_Aim of the exercise_
Carry the passage on Rigsby's "great people" and the Journey break-out sessions further, starting right after its final sentence.

Rigsby closed by listing four attributes of such warriors, calling them “great people”:

1. Great people do things that other people don’t.

2. Great people expect God to move.

3. Great people are lifelong learners.

4. Great people never give up.

Journey participants also had several break-out venues from which to choose, including “Sustaining an Active Life in Retirement;” “Leading an Effective Ministry;” “Passing the Baton . . . How to Maximize your Impact to the Second and Third Generations!;” “Giving Your Grandchildren the Greatest Gift—Your Faith Story;” “Organizing a LINC Ministry through Your Church;” “Sharing Jesus through Your Story;” “Ten Missional Opportunities for Women in a Box” and “How to be an ‘On Mission Christian.’”

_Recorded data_
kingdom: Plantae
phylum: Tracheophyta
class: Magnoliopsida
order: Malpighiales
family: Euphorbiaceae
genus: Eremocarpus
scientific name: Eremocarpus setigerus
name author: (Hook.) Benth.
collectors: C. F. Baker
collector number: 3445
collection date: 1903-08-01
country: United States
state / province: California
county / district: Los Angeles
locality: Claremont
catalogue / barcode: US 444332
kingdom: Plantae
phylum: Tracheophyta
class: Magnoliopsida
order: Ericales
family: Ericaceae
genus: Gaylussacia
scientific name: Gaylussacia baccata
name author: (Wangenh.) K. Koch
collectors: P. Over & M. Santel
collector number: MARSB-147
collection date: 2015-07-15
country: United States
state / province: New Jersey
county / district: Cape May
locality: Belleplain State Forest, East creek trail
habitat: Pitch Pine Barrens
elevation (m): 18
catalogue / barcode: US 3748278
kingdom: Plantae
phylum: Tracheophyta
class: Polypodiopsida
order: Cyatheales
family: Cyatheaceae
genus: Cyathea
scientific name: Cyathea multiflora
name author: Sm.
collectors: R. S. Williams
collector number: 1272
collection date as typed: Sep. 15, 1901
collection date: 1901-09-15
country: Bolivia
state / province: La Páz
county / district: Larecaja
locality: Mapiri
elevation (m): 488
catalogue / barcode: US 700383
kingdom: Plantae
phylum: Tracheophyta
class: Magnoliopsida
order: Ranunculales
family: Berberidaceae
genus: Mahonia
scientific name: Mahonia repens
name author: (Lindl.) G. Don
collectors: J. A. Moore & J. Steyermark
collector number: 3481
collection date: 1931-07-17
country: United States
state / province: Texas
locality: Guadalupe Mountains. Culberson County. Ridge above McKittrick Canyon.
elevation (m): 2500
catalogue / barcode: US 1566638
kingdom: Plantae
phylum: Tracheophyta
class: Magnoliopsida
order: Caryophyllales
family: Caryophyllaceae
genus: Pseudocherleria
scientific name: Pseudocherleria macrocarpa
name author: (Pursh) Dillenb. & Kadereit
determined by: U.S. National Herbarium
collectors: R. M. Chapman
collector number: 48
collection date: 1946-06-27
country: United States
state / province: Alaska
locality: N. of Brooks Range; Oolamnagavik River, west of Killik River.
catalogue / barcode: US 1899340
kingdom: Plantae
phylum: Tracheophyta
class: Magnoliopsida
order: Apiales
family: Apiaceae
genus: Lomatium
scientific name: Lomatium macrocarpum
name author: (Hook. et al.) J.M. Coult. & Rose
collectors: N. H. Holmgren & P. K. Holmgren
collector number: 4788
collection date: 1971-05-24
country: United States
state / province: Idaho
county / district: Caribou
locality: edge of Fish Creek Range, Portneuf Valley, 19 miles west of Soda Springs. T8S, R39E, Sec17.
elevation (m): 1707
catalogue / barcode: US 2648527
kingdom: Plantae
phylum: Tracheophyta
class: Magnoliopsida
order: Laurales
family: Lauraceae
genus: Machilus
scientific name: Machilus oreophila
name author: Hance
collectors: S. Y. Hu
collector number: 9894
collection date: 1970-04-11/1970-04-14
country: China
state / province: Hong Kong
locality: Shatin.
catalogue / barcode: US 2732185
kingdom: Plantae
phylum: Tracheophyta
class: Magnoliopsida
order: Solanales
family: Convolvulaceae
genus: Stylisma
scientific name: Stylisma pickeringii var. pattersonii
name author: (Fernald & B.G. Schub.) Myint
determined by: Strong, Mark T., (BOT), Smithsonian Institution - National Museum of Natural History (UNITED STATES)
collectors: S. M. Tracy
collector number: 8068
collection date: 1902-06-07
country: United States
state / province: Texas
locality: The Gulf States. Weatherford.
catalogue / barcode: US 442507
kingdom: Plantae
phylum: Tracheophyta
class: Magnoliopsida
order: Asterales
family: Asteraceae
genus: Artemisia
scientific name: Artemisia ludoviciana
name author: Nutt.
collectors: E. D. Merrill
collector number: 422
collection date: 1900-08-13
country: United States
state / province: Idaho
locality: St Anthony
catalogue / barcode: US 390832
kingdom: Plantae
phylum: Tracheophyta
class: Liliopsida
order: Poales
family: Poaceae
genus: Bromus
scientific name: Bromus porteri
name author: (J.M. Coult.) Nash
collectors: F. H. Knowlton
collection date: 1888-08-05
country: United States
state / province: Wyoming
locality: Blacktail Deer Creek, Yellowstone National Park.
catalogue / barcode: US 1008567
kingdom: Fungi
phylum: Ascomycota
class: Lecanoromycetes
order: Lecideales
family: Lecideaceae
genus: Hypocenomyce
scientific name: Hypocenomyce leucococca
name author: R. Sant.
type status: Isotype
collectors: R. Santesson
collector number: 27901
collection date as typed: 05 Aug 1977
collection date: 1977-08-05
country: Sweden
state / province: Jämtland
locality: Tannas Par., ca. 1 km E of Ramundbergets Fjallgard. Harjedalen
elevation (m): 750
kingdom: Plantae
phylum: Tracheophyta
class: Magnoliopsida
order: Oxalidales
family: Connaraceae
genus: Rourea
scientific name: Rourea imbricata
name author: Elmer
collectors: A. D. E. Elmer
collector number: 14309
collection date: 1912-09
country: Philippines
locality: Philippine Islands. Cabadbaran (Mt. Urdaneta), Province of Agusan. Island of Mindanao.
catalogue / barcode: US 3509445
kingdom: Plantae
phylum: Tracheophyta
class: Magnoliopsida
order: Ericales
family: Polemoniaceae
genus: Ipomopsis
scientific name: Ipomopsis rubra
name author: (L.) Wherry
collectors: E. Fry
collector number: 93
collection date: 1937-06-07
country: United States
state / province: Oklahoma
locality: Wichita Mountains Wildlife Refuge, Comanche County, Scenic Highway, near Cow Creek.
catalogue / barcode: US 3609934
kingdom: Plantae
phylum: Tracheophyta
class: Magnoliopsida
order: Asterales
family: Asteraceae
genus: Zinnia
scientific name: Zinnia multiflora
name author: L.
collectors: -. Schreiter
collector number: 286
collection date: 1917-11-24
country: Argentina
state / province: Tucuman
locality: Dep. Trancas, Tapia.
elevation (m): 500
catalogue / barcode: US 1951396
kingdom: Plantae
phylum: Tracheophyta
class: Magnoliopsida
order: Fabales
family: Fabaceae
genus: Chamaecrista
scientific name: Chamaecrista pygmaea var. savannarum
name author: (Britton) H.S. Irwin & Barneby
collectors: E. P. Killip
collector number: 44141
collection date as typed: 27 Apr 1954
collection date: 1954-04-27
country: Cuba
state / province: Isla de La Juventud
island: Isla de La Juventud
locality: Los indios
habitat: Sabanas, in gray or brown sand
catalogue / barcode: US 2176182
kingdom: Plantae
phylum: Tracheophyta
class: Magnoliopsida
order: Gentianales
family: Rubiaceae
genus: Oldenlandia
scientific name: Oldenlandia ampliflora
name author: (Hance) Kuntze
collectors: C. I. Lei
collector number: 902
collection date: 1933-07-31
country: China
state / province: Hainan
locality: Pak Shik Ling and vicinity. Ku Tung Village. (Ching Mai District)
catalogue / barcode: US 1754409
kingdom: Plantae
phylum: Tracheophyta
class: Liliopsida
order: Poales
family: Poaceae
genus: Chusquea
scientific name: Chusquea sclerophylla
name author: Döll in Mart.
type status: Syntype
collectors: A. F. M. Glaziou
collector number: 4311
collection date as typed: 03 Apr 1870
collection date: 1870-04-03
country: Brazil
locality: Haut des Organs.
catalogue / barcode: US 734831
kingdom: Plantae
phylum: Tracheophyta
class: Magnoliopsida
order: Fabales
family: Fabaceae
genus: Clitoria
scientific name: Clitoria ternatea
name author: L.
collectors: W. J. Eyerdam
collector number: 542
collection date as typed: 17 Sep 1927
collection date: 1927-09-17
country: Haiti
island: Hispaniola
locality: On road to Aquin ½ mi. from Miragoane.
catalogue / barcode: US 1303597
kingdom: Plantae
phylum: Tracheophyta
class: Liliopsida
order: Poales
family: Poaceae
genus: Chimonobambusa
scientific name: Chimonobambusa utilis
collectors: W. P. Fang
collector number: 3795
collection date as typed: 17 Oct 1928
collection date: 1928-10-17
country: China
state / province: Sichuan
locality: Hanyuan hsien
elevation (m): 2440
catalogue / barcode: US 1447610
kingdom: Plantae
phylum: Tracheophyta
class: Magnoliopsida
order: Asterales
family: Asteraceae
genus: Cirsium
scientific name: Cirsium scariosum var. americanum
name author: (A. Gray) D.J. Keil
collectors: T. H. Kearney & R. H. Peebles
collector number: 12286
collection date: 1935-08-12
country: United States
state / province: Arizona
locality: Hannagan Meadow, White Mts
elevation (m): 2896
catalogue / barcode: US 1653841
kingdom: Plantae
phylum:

_Answer to this exercise_
Worship leaders were Brad and Mary Kay Henderson.

Bob Mayfield, Sunday School/adult Discipleship specialist with the Baptist General Convention of Oklahoma, brought an update of the Convention’s 6426 Project, which has a goal of the world’s 6,426 unreached people groups being adopted by a Sunday School class in Oklahoma. Those groups represent 2.1 billion people, Mayfield said.

Mayfield said that more than 2,000 of those people groups have been adopted by a Sunday School class to date.